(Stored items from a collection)

------------------------------------

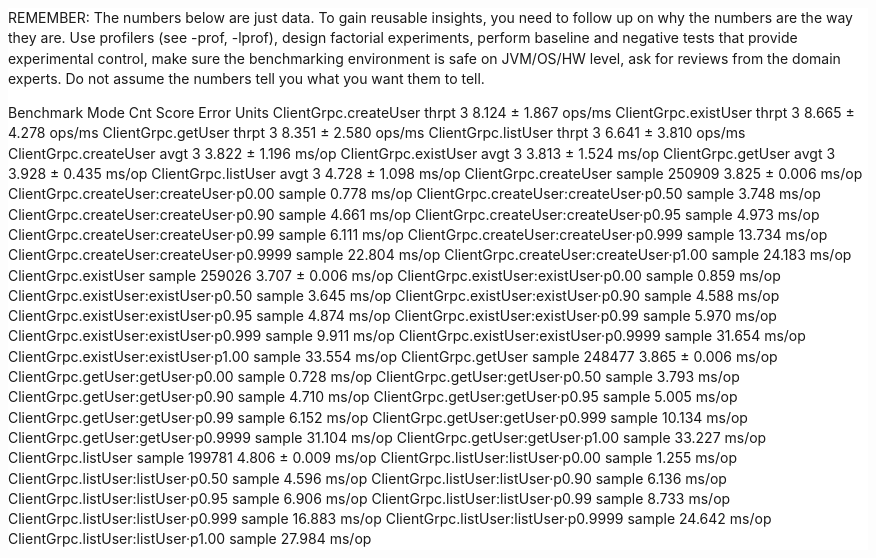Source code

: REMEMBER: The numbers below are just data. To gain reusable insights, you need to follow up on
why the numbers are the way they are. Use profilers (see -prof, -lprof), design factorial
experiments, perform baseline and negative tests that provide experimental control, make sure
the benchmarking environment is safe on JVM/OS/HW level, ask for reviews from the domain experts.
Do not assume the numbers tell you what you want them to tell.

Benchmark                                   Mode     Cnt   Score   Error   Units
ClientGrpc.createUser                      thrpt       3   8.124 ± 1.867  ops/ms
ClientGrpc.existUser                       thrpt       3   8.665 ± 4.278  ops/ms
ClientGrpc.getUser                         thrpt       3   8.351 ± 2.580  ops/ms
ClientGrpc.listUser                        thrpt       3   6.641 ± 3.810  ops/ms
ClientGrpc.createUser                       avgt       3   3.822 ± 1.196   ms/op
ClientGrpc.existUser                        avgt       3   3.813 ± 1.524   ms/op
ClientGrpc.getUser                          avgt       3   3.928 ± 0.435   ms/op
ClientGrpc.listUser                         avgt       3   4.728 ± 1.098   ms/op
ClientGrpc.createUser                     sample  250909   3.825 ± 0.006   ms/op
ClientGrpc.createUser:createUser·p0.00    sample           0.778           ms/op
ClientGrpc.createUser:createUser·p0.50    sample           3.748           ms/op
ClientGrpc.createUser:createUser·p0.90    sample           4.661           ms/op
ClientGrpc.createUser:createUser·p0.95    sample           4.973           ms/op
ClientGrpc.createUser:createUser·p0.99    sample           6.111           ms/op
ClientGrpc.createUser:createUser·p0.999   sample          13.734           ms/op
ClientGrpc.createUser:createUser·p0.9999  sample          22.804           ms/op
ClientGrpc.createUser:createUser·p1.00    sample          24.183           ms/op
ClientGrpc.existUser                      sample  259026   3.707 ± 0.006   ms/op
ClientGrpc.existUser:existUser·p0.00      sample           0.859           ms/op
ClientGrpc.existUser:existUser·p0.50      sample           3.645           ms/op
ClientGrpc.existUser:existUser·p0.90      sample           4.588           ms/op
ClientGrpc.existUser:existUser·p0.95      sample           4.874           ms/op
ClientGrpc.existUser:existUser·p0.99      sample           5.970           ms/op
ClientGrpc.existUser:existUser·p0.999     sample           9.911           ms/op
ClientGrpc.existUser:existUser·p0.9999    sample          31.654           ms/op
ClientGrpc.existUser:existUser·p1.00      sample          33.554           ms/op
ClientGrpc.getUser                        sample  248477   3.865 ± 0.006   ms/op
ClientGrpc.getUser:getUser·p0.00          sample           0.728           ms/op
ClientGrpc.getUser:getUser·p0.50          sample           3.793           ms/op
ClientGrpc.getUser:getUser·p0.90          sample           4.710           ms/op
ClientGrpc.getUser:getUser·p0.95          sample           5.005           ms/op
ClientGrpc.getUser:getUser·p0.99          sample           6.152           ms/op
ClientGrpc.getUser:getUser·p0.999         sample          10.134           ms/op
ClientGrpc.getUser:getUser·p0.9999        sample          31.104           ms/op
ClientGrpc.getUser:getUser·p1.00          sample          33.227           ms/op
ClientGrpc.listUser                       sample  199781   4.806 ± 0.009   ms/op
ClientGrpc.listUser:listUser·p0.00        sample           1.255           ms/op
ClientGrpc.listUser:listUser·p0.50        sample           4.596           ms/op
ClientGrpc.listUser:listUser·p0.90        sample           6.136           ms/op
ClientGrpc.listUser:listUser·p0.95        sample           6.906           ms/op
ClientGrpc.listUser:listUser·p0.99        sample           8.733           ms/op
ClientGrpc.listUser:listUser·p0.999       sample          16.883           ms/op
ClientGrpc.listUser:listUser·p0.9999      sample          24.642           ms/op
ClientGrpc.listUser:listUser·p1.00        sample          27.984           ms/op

------------------------------------

EXERCISE REQUIREMENTS = Look through the entries and copy every line in which the string "avgt" appears.

RESPONSE TO THIS TASK =
ClientGrpc.createUser                       avgt       3   3.822 ± 1.196   ms/op
ClientGrpc.existUser                        avgt       3   3.813 ± 1.524   ms/op
ClientGrpc.getUser                          avgt       3   3.928 ± 0.435   ms/op
ClientGrpc.listUser                         avgt       3   4.728 ± 1.098   ms/op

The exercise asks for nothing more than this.